Saturday, 22 January 2011


The fuddled medic enjoys cricket, particularly working whilst listening to Test Match Special. Indeed the FM shall be up early and doing some Cardiology while hoping England can beat Australia in the 3rd ODI.

But something I want to discuss is based on a comment by ex england captain Michael Vaughan. He argued that as professionals players should be given freedom to train, relax and rest when they want. And that they are in an environment where they are always under pressure, so everyone needs to back off and leave them to it.

Should the same apply to medical student? I resent always having stuff timetable all the time with no flexibility. On Friday I turned up a few minutes late to the lecture due to ward work running over. I did not have the register passed to me, and half an hour later I ran to the office and pleaded to be allowed to be sign in.

It is sad that the medical school and the University dont trust us to learn the stuff we need to learn and lest us get on with it.

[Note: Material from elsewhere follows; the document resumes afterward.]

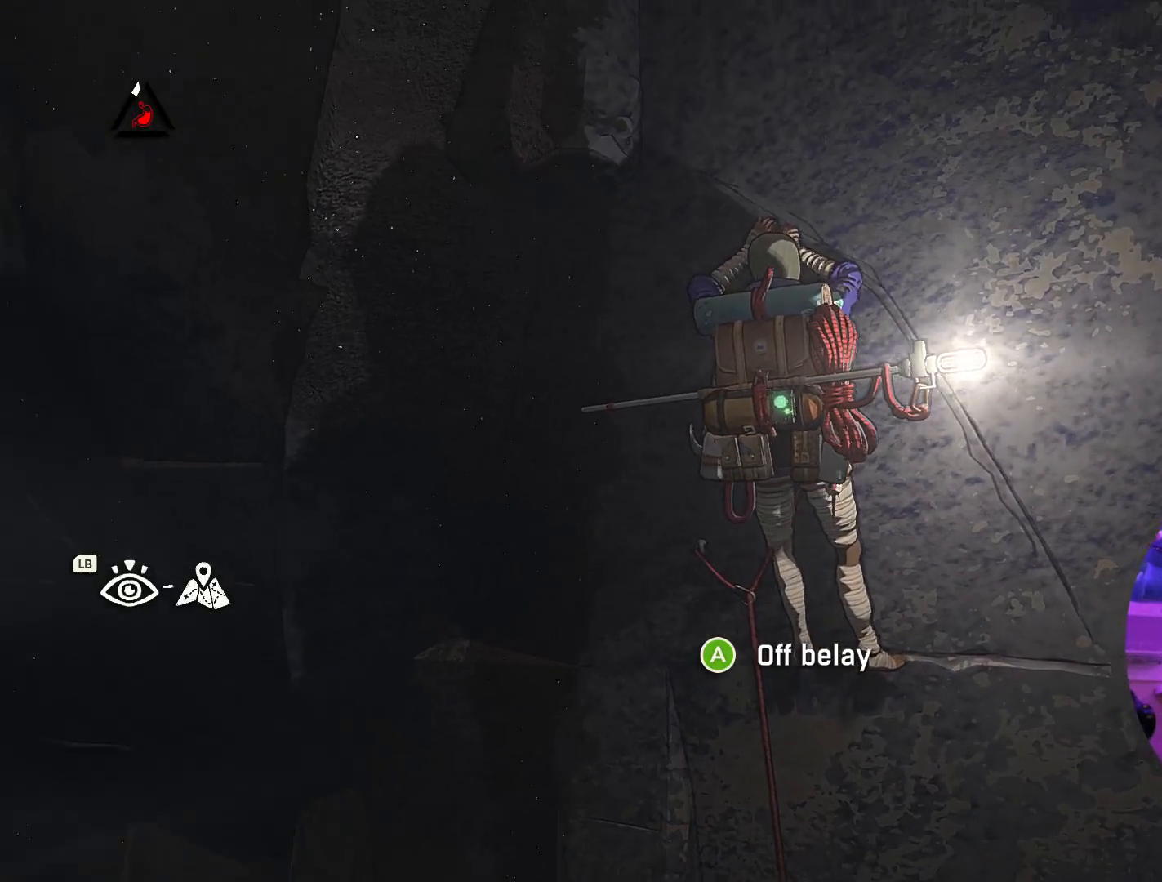
{"buttons": [], "left_stick": "center", "right_stick": "center", "events": [[217, "right_stick", "center"]]}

And medical school is always full of pointless stuff that makes things more difficult then they need to be. Recently I have completed a one thousand word essay, with a subsequent presentation. Everyone knows its a load of bollocks, but its one more bloody hoop to pass through. Perhaps you believe I have learnt from doing said essay? Well a little, but most of the essay writing was making sure it corresponded with the markscheme and making it easy for the examiner to pass me.

And so my precious time has been wasted, I would have learnt more going to the wards or taking Kumar and Clark to the library and doing some reading.

The vast majority of medical students dont need someone dictating to them how to learn. We are capable of looking at all the different ways of learning and choosing whats best for us.


  1. I think there is quite a bit of variability between medical schools - mine has very few compulsory lectures and we're trusted to make sensible use of our time with pretty minimal oversight. "Self-directed learners" has been the buzzword. Whereas at overlapping DGHs the students from other schools seem to have loads of registers and things to sign off in comparison.

  2. I have just been discussing this with a friend who is doing the same speciality at the same medicals chool, just at a different hospital site. The only register she had to do was in her intro week.

  3. From what the articles describes it doesn't seem like essay writing as such, but rather making your own notes as you go along. This is something I do - over and over again on whatever topic needs to be learnt. Whole rainsforests have been destroyed as a result

  4. The essay and presentation which was a load of bollocks is valuable training for all the superfluous bollocks you will have to complete once you have completed your degree. For instance, annuall appraisal! Cincial governance in general practice. ARRRRGH I just banged my head on the keyboard repetitively!!
    Get used to the bollocks, Fuddled, this is just the beginning!